Notícia da edição impressa de 18/05/2017. Alterada em 17/05 às 18h44min

Bndes capta US$ 1 bilhão em títulos verdes no mercado internacional

Entre 2003 e 2016, banco apoiou 87 projetos com concessão de créditos de R$ 28,5 bi

Entre 2003 e 2016, banco apoiou 87 projetos com concessão de créditos de R$ 28,5 bi


JOÃO MATTOS/JOÃO MATTOS/ARQUIVO/JC
O Banco Nacional de Desenvolvimento Econômico e Social (Bndes) fez a emissão no mercado internacional de títulos verdes, ou green bonds, no valor de US$ 1 bilhão. É a primeira vez que um banco brasileiro emite esse tipo de título no mercado internacional. A emissão foi preparada pelos bancos J.P.Morgan, Crédit Agricole e Bank of America Merrill Lynch.

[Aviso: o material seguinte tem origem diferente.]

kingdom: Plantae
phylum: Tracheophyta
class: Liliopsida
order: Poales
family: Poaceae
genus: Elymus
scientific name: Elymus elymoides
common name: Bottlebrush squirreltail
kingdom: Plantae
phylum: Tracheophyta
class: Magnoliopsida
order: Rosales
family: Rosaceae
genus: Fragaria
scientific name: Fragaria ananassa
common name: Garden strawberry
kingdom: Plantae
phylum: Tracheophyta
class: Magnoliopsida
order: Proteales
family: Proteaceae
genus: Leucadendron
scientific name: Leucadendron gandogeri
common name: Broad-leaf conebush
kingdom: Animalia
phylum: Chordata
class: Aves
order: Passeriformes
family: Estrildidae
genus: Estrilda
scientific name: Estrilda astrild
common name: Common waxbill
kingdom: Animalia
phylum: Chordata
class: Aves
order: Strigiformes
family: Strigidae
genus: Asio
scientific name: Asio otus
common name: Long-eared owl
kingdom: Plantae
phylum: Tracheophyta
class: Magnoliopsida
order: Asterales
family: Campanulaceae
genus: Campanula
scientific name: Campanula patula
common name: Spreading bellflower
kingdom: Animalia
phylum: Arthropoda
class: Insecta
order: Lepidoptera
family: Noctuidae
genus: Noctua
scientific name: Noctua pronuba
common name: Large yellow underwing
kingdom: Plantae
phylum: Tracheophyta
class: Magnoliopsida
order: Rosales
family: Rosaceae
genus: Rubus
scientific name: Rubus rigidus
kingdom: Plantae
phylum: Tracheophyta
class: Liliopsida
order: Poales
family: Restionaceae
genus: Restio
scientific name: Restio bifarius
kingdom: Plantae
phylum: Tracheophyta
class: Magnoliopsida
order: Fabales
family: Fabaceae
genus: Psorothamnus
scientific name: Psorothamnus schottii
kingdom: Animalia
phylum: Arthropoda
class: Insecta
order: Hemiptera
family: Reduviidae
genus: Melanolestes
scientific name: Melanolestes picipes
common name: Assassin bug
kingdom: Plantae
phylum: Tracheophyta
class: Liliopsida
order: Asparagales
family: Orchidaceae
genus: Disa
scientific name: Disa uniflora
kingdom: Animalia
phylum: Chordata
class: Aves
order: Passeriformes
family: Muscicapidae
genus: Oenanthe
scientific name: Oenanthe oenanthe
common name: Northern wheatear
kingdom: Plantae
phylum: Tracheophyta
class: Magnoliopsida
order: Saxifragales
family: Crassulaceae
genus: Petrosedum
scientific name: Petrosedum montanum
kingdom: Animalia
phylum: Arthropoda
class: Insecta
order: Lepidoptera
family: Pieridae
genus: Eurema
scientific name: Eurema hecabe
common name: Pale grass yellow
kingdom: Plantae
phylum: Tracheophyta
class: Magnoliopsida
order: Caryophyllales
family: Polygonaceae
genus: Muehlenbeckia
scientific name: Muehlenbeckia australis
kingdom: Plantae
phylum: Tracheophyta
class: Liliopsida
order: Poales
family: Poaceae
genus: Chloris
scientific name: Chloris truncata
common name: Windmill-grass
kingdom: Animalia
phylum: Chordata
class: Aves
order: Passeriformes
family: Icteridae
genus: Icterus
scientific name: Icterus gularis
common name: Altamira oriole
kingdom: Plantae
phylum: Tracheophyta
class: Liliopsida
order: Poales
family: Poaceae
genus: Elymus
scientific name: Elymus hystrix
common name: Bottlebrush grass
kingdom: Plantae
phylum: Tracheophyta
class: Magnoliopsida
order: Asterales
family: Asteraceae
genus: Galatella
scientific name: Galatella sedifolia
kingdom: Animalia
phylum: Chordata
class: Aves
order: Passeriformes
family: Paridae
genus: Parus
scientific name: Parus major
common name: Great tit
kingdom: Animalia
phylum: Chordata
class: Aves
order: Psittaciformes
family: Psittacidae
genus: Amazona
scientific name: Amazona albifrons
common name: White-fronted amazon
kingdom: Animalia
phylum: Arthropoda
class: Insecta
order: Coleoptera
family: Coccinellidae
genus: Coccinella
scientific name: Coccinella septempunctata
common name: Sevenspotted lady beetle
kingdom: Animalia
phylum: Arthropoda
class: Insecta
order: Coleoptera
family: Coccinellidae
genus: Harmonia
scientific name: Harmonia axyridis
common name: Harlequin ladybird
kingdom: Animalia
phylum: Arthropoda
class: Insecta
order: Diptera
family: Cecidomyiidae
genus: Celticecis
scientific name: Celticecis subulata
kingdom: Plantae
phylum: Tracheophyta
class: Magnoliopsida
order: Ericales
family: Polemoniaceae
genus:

A demanda superou US$ 5 bilhões. Os títulos verdes são títulos de dívida emitidos por empresas e instituições financeiras para viabilizar projetos que trazem benefícios ao ambiente ou contribuem para amenizar os efeitos das mudanças climáticas.
Esse tipo de título só pode ser emitido com o objetivo público e único de viabilizar projetos sustentáveis, em um processo que passa por uma verificação feita por consultorias responsáveis em avaliar se os recursos estão sendo investidos em ações ambientais.
Essa é a primeira vez em três anos que o banco capta recursos no mercado exterior. O prazo para pagamento é de sete anos. A taxa de retorno é de 4,80% ao ano. Até agora, apenas companhias privadas brasileiras haviam captado bônus verdes no mercado externo. Os títulos serão listados na Bolsa Verde de Luxemburgo (Luxembourg Green Exchange).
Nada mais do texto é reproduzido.